# taz.de -- Europas Umweltpolitik: Doppeltes Debakel
       
       > Die EU-Umweltminister können sich nicht auf Regeln zur Gentechnik
       > einigen. Und Polen verhindert wieder mal die Anhebung des Klimaziels auf
       > 25 Prozent, die 26 Staaten wollen.
       
 (IMG) Bild: Gentechnisch veränderte Lebensmittel, wie hier die BASF-Superkartoffel „Amflora" sorgten bei den EU-Umweltpolitikern für Dissonanz.
       
       Die Europäische Union kommt gleich bei zwei wichtigen Umweltthemen nicht
       voran. Das Treffen der Umweltminister am Freitag endete am späten Abend mit
       einem doppelten Debakel: Weder eine gemeinsame Regelung für den Umgang mit
       gentechnisch veränderten Pflanzen wurde gefunden, noch konnten sich die 27
       EU-Mitgliedsländer auf höhere Klimaschutzziele bis 2050 einigen.
       
       Dementsprechend sauer war die EU-Klimakommissarin Connie Hedegaard, und sie
       machte daraus auch keinen Hehl: „Die EU kann so nicht arbeiten. Es kann
       nicht sein, dass ein einziges Land alle anderen blockiert und ihnen die
       Politik diktiert“, sagte Hedegaard.
       
       Sie meinte damit Polen. Denn bei den Klimazielen stellte sich nur Warschau
       quer. Alle anderen waren bereit, die Treibhausgasemissionen im Vergleich zu
       1990 bis 2020 um 25 statt wie bisher beschlossen nur um 20 Prozent zu
       senken. So wollen die 26 Mitgliedstaaten die Weichen stellen für das
       Gesamtziel für 2050. Bis dahin sollen die Emissionen nämlich um 80 bis 95
       Prozent sinken.
       
       Aber Polen hält das für unrealistisch. 95 Prozent des polnischen Stroms
       wird in Kohlekraftwerken produziert. Und – so schrieb der polnische
       Umweltminister Marcin Korolec in einem Brief vor dem Treffen – in der
       aktuellen wirtschaftlichen Krise sei es unverantwortlich, schärfere Ziele
       zu vereinbaren.

(Bilder mit Pose-Keypoints)
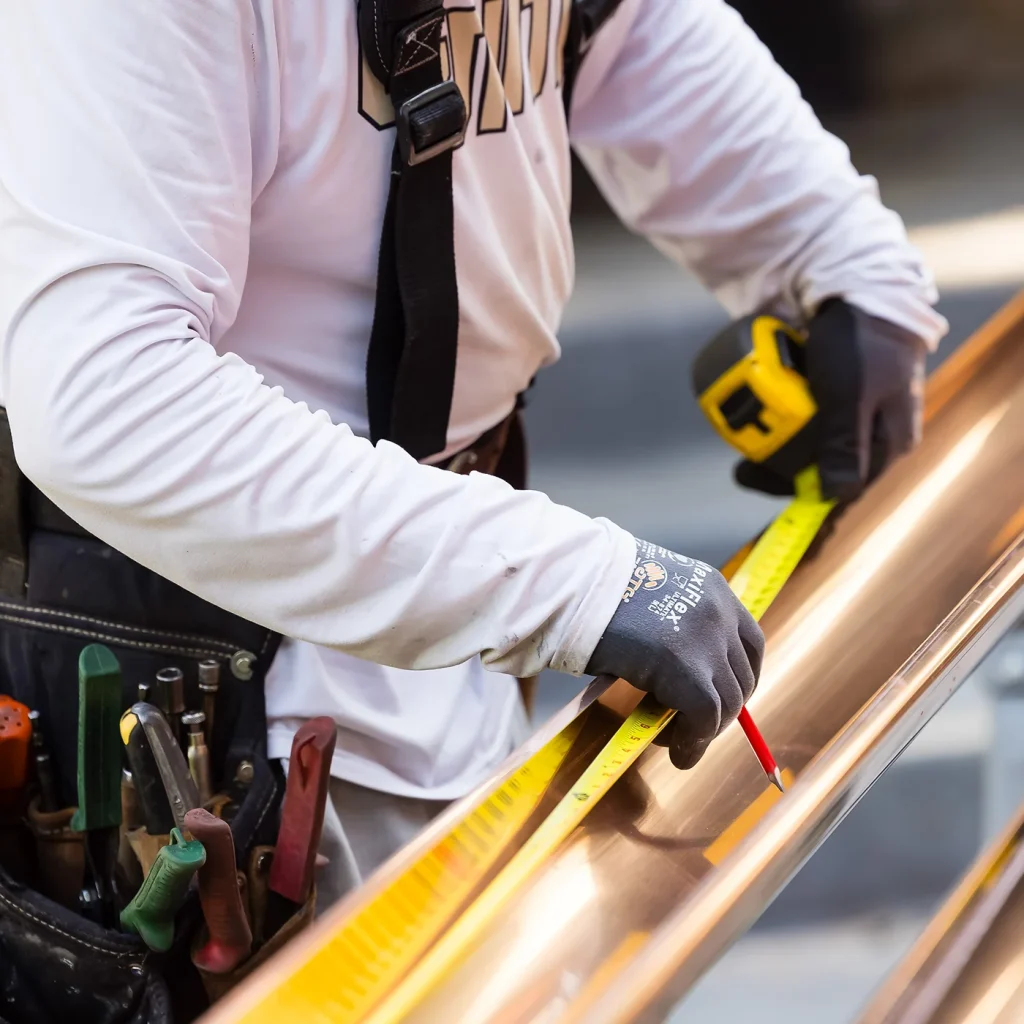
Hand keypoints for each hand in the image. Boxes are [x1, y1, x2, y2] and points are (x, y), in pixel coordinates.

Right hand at [585, 539, 763, 768]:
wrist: (571, 585)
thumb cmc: (593, 589)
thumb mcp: (650, 593)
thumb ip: (673, 623)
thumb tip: (677, 675)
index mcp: (711, 587)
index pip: (749, 643)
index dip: (739, 678)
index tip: (721, 698)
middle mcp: (719, 613)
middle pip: (741, 678)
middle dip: (719, 711)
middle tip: (686, 725)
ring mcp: (707, 642)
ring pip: (726, 704)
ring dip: (702, 731)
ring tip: (671, 740)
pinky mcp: (687, 672)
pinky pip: (703, 719)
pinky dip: (692, 743)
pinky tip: (674, 751)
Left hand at [734, 298, 926, 501]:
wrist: (855, 282)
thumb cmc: (862, 341)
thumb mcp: (850, 396)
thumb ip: (843, 445)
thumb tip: (837, 495)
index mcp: (890, 441)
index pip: (844, 485)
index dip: (800, 492)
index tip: (761, 486)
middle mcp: (872, 431)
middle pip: (819, 465)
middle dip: (778, 463)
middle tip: (742, 464)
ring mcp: (850, 411)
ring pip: (806, 442)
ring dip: (774, 438)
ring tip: (744, 430)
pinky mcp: (829, 392)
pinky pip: (799, 413)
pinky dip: (778, 411)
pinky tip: (758, 405)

Aufgaben =>
a. Wie viel Prozent des polnischen Stroms werden laut dem Artikel zur EU-Umweltpolitik in Kohlekraftwerken erzeugt?
b. Knüpf an den Artikel zur EU-Umweltpolitik an und schreib ihn nach dem letzten Satz weiter.

Lösungen =>
a. 95 Prozent.

b.
       
       ## „Die Uneinigkeit war zu groß“
       
       Von diesem Standpunkt ließ er sich nicht abbringen, und der dänische
       Umweltminister, der die Verhandlungen in Brüssel führte, glaubt nicht, dass
       sich das so schnell ändern wird: „Ein längerer Dialog hätte sich zumindest
       heute nicht gelohnt. Die Uneinigkeit war einfach zu groß“, sagte Martin
       Lidegaard. Jetzt sollen die Staats- und Regierungschefs beim nächsten
       EU-Gipfel im Juni über die Klimaziele beraten.
       
       Umweltschützer fordern mehr Einsatz der deutschen Bundesregierung, um die
       Polen zu überzeugen: „Die Bundeskanzlerin sollte klar machen, wie wichtig
       höhere Klimaziele und ein verlässlicher Klimaschutzpfad sind. Ein
       Sonderbotschafter sollte einen Kompromiss ausloten“, erklärte Christoph
       Bals von Germanwatch.
       
       Beim Streit über den Umgang mit Genpflanzen waren es dagegen sieben Länder,
       die den dänischen Kompromissvorschlag ablehnten, darunter auch Deutschland.
       „Ich bin sehr enttäuscht, vor allem weil die aktuelle Situation niemanden
       zufriedenstellt. Aber Europa ist offenbar nicht bereit für eine neue
       Regelung“, sagte die zuständige dänische Ministerin Ida Auken.
       
       ## Diskussion um genmanipulierte Pflanzen
       
       Sie wollte es den EU-Staaten einfacher machen, regionale Anbauverbote für
       Genpflanzen zu verhängen. Bisher entscheidet die Europäische Kommission
       über die Zulassung genmanipulierter Pflanzen. Einzelne Länder können den
       Anbau bislang nur verbieten, wenn sie eine Gefahr für Umwelt oder
       Gesundheit wissenschaftlich nachweisen können. Die Dänen wollten, dass die
       Staaten schon vor der EU-weiten Zulassung mit den Saatgutfirmen Ausnahmen
       für regionale Verbote aushandeln können.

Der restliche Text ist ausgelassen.